■ Assignment: A full, exact copy of the records below is the required answer.

=== Dataset excerpts ===

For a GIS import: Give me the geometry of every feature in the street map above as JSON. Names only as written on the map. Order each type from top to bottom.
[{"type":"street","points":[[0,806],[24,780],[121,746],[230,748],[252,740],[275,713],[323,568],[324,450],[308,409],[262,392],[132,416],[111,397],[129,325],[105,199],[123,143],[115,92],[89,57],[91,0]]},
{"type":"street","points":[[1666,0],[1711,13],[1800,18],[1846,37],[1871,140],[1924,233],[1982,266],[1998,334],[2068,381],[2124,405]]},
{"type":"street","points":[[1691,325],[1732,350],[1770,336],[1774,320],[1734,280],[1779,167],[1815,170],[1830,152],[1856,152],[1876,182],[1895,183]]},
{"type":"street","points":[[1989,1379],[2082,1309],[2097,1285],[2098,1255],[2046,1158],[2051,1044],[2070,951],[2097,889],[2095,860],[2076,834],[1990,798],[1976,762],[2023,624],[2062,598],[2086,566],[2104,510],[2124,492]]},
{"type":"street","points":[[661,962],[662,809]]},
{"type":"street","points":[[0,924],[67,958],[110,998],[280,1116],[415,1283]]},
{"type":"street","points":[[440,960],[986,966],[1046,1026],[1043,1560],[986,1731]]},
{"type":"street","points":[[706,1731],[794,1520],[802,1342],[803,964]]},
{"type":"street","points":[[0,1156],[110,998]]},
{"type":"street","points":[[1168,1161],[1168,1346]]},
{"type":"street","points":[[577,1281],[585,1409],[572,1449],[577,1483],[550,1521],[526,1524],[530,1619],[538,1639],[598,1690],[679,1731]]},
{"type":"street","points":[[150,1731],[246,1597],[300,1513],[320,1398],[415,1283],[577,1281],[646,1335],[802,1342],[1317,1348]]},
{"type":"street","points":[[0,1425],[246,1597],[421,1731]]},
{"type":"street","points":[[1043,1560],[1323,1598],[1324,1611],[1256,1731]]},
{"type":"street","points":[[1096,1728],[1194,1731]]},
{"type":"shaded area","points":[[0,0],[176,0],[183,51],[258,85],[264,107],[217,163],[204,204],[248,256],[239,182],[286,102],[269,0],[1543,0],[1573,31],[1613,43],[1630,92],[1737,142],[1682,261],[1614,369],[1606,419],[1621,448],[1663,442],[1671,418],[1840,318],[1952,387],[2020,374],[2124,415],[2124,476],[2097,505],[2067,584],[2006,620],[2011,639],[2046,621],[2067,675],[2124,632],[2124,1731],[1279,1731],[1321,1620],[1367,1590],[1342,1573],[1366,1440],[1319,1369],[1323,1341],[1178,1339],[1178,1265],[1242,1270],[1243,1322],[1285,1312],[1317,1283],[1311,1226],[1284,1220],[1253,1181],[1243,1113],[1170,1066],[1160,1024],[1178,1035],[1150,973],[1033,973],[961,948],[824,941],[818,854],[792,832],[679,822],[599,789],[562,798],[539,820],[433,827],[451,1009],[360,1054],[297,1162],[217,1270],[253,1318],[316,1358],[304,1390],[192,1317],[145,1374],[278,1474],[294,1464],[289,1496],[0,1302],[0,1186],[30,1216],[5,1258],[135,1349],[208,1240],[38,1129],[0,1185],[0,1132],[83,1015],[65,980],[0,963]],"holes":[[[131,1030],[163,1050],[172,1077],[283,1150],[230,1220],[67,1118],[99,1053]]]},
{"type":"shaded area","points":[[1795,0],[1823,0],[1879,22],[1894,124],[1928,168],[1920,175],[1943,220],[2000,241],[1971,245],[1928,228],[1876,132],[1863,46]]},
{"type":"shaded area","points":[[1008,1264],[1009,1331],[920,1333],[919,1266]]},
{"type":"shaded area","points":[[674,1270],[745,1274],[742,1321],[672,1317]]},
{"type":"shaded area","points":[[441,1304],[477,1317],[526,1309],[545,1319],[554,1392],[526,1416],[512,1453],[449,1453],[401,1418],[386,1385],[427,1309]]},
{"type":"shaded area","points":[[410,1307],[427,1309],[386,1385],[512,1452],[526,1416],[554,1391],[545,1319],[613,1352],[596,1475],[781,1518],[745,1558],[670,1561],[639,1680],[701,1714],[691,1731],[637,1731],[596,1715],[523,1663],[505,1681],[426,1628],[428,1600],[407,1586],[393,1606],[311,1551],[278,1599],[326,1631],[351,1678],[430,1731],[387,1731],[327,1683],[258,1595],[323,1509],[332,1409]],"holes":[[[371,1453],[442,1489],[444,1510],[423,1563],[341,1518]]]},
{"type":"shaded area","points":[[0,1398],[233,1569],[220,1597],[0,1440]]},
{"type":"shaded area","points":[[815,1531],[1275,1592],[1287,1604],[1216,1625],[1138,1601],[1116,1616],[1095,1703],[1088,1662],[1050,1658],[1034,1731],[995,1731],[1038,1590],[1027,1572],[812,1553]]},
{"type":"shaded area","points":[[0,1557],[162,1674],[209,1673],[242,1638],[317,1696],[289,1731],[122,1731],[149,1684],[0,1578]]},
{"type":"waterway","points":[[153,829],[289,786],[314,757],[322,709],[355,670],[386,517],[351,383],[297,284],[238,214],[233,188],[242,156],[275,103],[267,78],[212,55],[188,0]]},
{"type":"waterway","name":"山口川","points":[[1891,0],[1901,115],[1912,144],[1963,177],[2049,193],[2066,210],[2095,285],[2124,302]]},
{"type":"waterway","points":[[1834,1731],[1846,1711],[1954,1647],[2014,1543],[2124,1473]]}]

===

■ Task answer:
For a GIS import: Give me the geometry of every feature in the street map above as JSON. Names only as written on the map. Order each type from top to bottom.
[{"type":"street","points":[[0,806],[24,780],[121,746],[230,748],[252,740],[275,713],[323,568],[324,450],[308,409],[262,392],[132,416],[111,397],[129,325],[105,199],[123,143],[115,92],[89,57],[91,0]]},
{"type":"street","points":[[1666,0],[1711,13],[1800,18],[1846,37],[1871,140],[1924,233],[1982,266],[1998,334],[2068,381],[2124,405]]},
{"type":"street","points":[[1691,325],[1732,350],[1770,336],[1774,320],[1734,280],[1779,167],[1815,170],[1830,152],[1856,152],[1876,182],[1895,183]]},
{"type":"street","points":[[1989,1379],[2082,1309],[2097,1285],[2098,1255],[2046,1158],[2051,1044],[2070,951],[2097,889],[2095,860],[2076,834],[1990,798],[1976,762],[2023,624],[2062,598],[2086,566],[2104,510],[2124,492]]},
{"type":"street","points":[[661,962],[662,809]]},
{"type":"street","points":[[0,924],[67,958],[110,998],[280,1116],[415,1283]]},
{"type":"street","points":[[440,960],[986,966],[1046,1026],[1043,1560],[986,1731]]},
{"type":"street","points":[[706,1731],[794,1520],[802,1342],[803,964]]},
{"type":"street","points":[[0,1156],[110,998]]},
{"type":"street","points":[[1168,1161],[1168,1346]]},
{"type":"street","points":[[577,1281],[585,1409],[572,1449],[577,1483],[550,1521],[526,1524],[530,1619],[538,1639],[598,1690],[679,1731]]},
{"type":"street","points":[[150,1731],[246,1597],[300,1513],[320,1398],[415,1283],[577,1281],[646,1335],[802,1342],[1317,1348]]},
{"type":"street","points":[[0,1425],[246,1597],[421,1731]]},
{"type":"street","points":[[1043,1560],[1323,1598],[1324,1611],[1256,1731]]},
{"type":"street","points":[[1096,1728],[1194,1731]]},
{"type":"shaded area","points":[[0,0],[176,0],[183,51],[258,85],[264,107],[217,163],[204,204],[248,256],[239,182],[286,102],[269,0],[1543,0],[1573,31],[1613,43],[1630,92],[1737,142],[1682,261],[1614,369],[1606,419],[1621,448],[1663,442],[1671,418],[1840,318],[1952,387],[2020,374],[2124,415],[2124,476],[2097,505],[2067,584],[2006,620],[2011,639],[2046,621],[2067,675],[2124,632],[2124,1731],[1279,1731],[1321,1620],[1367,1590],[1342,1573],[1366,1440],[1319,1369],[1323,1341],[1178,1339],[1178,1265],[1242,1270],[1243,1322],[1285,1312],[1317,1283],[1311,1226],[1284,1220],[1253,1181],[1243,1113],[1170,1066],[1160,1024],[1178,1035],[1150,973],[1033,973],[961,948],[824,941],[818,854],[792,832],[679,822],[599,789],[562,798],[539,820],[433,827],[451,1009],[360,1054],[297,1162],[217,1270],[253,1318],[316,1358],[304,1390],[192,1317],[145,1374],[278,1474],[294,1464],[289,1496],[0,1302],[0,1186],[30,1216],[5,1258],[135,1349],[208,1240],[38,1129],[0,1185],[0,1132],[83,1015],[65,980],[0,963]],"holes":[[[131,1030],[163,1050],[172,1077],[283,1150],[230,1220],[67,1118],[99,1053]]]},
{"type":"shaded area","points":[[1795,0],[1823,0],[1879,22],[1894,124],[1928,168],[1920,175],[1943,220],[2000,241],[1971,245],[1928,228],[1876,132],[1863,46]]},
{"type":"shaded area","points":[[1008,1264],[1009,1331],[920,1333],[919,1266]]},
{"type":"shaded area","points":[[674,1270],[745,1274],[742,1321],[672,1317]]},
{"type":"shaded area","points":[[441,1304],[477,1317],[526,1309],[545,1319],[554,1392],[526,1416],[512,1453],[449,1453],[401,1418],[386,1385],[427,1309]]},
{"type":"shaded area","points":[[410,1307],[427,1309],[386,1385],[512,1452],[526,1416],[554,1391],[545,1319],[613,1352],[596,1475],[781,1518],[745,1558],[670,1561],[639,1680],[701,1714],[691,1731],[637,1731],[596,1715],[523,1663],[505,1681],[426,1628],[428,1600],[407,1586],[393,1606],[311,1551],[278,1599],[326,1631],[351,1678],[430,1731],[387,1731],[327,1683],[258,1595],[323,1509],[332,1409]],"holes":[[[371,1453],[442,1489],[444,1510],[423,1563],[341,1518]]]},
{"type":"shaded area","points":[[0,1398],[233,1569],[220,1597],[0,1440]]},
{"type":"shaded area","points":[[815,1531],[1275,1592],[1287,1604],[1216,1625],[1138,1601],[1116,1616],[1095,1703],[1088,1662],[1050,1658],[1034,1731],[995,1731],[1038,1590],[1027,1572],[812,1553]]},
{"type":"shaded area","points":[[0,1557],[162,1674],[209,1673],[242,1638],[317,1696],[289,1731],[122,1731],[149,1684],[0,1578]]},
{"type":"waterway","points":[[153,829],[289,786],[314,757],[322,709],[355,670],[386,517],[351,383],[297,284],[238,214],[233,188],[242,156],[275,103],[267,78],[212,55],[188,0]]},
{"type":"waterway","name":"山口川","points":[[1891,0],[1901,115],[1912,144],[1963,177],[2049,193],[2066,210],[2095,285],[2124,302]]},
{"type":"waterway","points":[[1834,1731],[1846,1711],[1954,1647],[2014,1543],[2124,1473]]}]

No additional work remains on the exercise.